Feature: Sage City Symphony


Posted on May 14th, by Jack in Articles, Bennington Banner, Writing. No Comments

Feature: Sage City Symphony

Published in Berkshires Week on May 14, 2014
Original article: http://www.berkshireeagle.com/berkshiresweek/ci_25759547/sage-city-symphony-fosters-local-music

BENNINGTON — Sage City Symphony has built a community orchestra with warmth, flexibility and friendship, and deep musical ties.

Sage City welcomes any and all local musicians to join (all they need is an instrument and a music stand), and it has amassed an extensive library of original compositions written specifically for the orchestra by local composers — including Allen Shawn’s “Concerto for Cello and Orchestra,” which Sage City will perform Sunday, May 18, at 4 p.m., in Bennington College’s Greenwall Auditorium.

The orchestra originally commissioned and performed Shawn’s concerto in 1999, and he has substantially revised it for this year’s spring concert. As she did in 1999, cellist Maxine Neuman will perform as the soloist on this piece. Shawn wrote it specifically for her and dedicated it to her.

“Maxine Neuman and I have been friends for 35 years,” Shawn said in an email. “She has the world’s record in terms of performing and recording my pieces, and she has been a central person in my musical life.”

When Neuman isn’t touring Europe, teaching or performing in New York City (she said she plays Carnegie Hall about 30 times each year), Neuman lives in North Bennington. She arrived here when she joined the faculty of Bennington College in 1981.

Over the years, performing and teaching together has helped both Neuman and Shawn advance their musical careers.

“I’ve taken his music around the world,” Neuman said. “Bennington is so privileged to have a composer of his stature in its midst. It’s an education for the audience to be able to hear music when it’s hot off the press, and it’s an education for all the students to know that they’re getting music that really is world-class.”

Neuman’s son, Mark Humburg, is also an accomplished cellist and an active member of Sage City — he performed as the soloist on Samuel Barber’s “Cello Concerto in A minor, opus 22” in the orchestra’s fall concert in November.

Hamburg played his parts completely from memory during the concert, and he has challenged his mother to do the same during her performance.

“I started working on this six months ago, and I haven’t missed a day working on it,” Neuman said. “It makes an enormous difference to hear the piece come out of the performer and not have to travel from the page to their eyes, not to mention the fact that the cello is a very visible instrument — you can see every move the musician makes, but if there’s a music stand in the way, you can’t.”

Along with Shawn’s concerto, Sage City will also perform Sir Edward Elgar’s “Enigma Variations, Op 36” and a pair of shorter works, Giovanni Gabrieli’s “Sonata pian’ e forte” and “Fanfare for the Uncommon Woman, No. 1” by Pulitzer Prize-winning Bennington College alumna Joan Tower.

A play off Aaron Copland’s “Fanfare for the Common Man,” Tower wrote her piece in 1986 for Marin Alsop, the Denver Symphony’s former director, and since then, Tower has written several new versions of the piece.

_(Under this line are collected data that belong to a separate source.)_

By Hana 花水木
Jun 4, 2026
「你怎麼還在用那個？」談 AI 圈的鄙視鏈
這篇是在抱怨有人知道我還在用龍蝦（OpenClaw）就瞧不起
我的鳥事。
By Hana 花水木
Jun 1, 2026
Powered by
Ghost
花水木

Sage City debuted the piece at the recent inauguration ceremony for new Bennington College President Mariko Silver, performing the first version that Tower composed for brass and percussion.

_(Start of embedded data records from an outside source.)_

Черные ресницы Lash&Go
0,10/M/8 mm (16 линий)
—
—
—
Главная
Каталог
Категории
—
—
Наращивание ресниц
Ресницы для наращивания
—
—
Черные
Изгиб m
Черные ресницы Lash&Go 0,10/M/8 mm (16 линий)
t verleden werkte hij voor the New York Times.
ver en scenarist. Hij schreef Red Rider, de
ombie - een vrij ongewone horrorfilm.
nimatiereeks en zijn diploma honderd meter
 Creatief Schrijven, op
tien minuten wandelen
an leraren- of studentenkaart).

The other two pieces Sage City will perform speak to the group’s interest in contemporary, uncommon and unique pieces.

“I’ve tried to steer the orchestra toward doing large-scale works that community orchestras in the outlying areas are not equipped to take on,” said Michael Finckel, Sage City’s music director.

This progressive spirit shows in two pieces that will follow the intermission this Sunday. Two smaller segments of the orchestra will play the first, Giovanni Gabrieli’s 1597 composition “Sonata pian’ e forte,” an antiphonal or spatial composition — the musicians will appear on balconies across the auditorium from each other, playing back and forth as well as together.

Returning, they will close with Elgar’s “Enigma variations,” a mysterious piece that notably hides its principal theme, in the words of Elgar, like a play where the chief character never comes on stage.

All of Sage City’s performances are free to the public, and Finkel feels that helps the orchestra artistically.

“We’re not going to sound like the New York Philharmonic or even the Vermont State Symphony, but nobody is paying high-priced tickets to hear every note exactly how it is written on the page,” Finckel said. “We try to make a good program for our own pleasure, but it means we can experiment, we can do with-out things. The idea in mind is for the players in the orchestra to have a musical journey.”